Skip to content

Dataset Pipeline

Keith Alcock edited this page Dec 16, 2024 · 16 revisions

Introduction

On the wiki pages documenting datasets (Large Ghanaian Dataset, Larger Ghanaian Dataset, Ugandan Dataset), a pipeline for turning a website or local document collection into a dataset is vaguely described. Here that vagueness is supplemented with links to actual code for a more concrete explanation, perhaps enough so that others can run the pipeline.

Disclaimer: there are plenty of other programs that can be used to download and/or scrape websites and pages, which is how the pipeline starts. The process described here is probably not the world's best way to go about collecting the initial texts. Please explore your options first.

Pipeline

One way organize the pipeline is to divide it into three parts. It begins with tracking down texts, usually on the internet, downloading them, and extricating them from other accompanying information (e.g., HTML tags, advertising, PDF formatting), which is called scraping here. After that, there is processing, particularly natural language processing (NLP). The resulting "datasets" in the form of TSV (tab-separated values) files were at one time the final output format, but recently we have been adding (uploading) them to an Elasticsearch database running on a server so that datasets can be combined and queried from afar.

**PROVIDED MATERIAL**
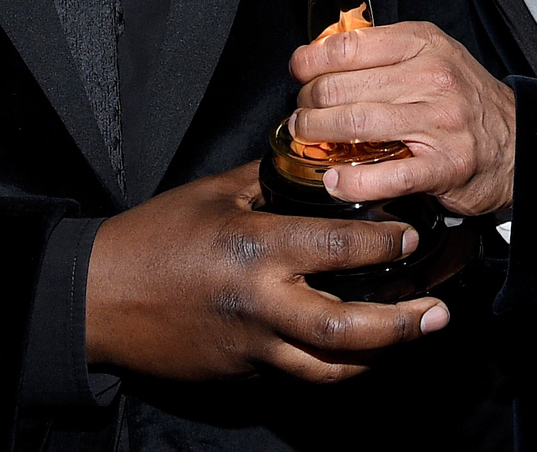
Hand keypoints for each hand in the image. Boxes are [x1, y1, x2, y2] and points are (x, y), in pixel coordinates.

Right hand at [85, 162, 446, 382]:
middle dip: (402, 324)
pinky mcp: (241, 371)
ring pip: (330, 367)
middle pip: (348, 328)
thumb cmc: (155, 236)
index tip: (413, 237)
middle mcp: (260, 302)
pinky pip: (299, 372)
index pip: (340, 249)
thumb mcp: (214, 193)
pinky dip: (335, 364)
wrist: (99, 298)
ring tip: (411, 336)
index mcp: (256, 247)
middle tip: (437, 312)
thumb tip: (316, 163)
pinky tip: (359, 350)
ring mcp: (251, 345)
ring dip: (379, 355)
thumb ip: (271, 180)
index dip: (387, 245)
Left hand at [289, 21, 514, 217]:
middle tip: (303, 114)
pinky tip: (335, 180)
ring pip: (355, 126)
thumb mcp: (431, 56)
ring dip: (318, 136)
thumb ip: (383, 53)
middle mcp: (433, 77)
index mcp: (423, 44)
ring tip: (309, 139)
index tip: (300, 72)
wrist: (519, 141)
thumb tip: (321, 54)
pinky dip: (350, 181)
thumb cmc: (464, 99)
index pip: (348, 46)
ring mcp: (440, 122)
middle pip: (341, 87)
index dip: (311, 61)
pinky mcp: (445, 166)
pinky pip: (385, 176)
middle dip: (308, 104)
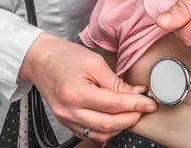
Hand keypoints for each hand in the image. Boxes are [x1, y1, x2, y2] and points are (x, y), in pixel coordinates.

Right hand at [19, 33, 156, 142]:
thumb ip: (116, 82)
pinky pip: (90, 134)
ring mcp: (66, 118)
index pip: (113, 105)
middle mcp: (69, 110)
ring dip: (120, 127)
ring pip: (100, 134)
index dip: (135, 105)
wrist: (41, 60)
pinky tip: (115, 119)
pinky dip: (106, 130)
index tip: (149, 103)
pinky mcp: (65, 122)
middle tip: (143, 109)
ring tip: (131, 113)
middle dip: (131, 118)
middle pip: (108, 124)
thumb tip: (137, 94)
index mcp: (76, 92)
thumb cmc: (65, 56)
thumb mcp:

**PROBLEM 1**
According to the Dataset Pipeline page, where have the TSV datasets recently been added?
**PROBLEM 2**
Does the Dataset Pipeline page agree with each of these statements? Answer yes or no for each, quoting the deciding words. (a) The pipeline can be divided into three parts. (b) The page presents its process as the best way to collect the initial texts. (c) The resulting datasets take the form of CSV files.
**PROBLEM 3**
Can you restate word for word the part of the Dataset Pipeline page between "Dataset Pipeline" and "run the pipeline.", inclusive?

**WRITTEN SOLUTION 1**
To an Elasticsearch database running on a server.

**WRITTEN SOLUTION 2**
(a) Yes: "One way organize the pipeline is to divide it into three parts."
(b) No: "The process described here is probably not the world's best way to go about collecting the initial texts."
(c) No: "in the form of TSV (tab-separated values) files"

**WRITTEN SOLUTION 3**
Dataset Pipeline

Keith Alcock edited this page Dec 16, 2024 · 16 revisions

Introduction

On the wiki pages documenting datasets (Large Ghanaian Dataset, Larger Ghanaian Dataset, Ugandan Dataset), a pipeline for turning a website or local document collection into a dataset is vaguely described. Here that vagueness is supplemented with links to actual code for a more concrete explanation, perhaps enough so that others can run the pipeline.